THE DATA section start

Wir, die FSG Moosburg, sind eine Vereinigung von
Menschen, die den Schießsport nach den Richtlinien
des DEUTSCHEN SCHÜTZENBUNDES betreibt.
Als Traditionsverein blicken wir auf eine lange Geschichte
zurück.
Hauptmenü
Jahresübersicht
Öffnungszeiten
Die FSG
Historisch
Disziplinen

THE DATA section end

Your answer should be the data above, retyped in full and unaltered.

Wir, die FSG Moosburg, sind eine Vereinigung von
Menschen, die den Schießsport nach den Richtlinien
des DEUTSCHEN SCHÜTZENBUNDES betreibt.
Als Traditionsverein blicken wir auf eine lange Geschichte
zurück.
Hauptmenü
Jahresübersicht
Öffnungszeiten
Die FSG
Historisch
Disziplinen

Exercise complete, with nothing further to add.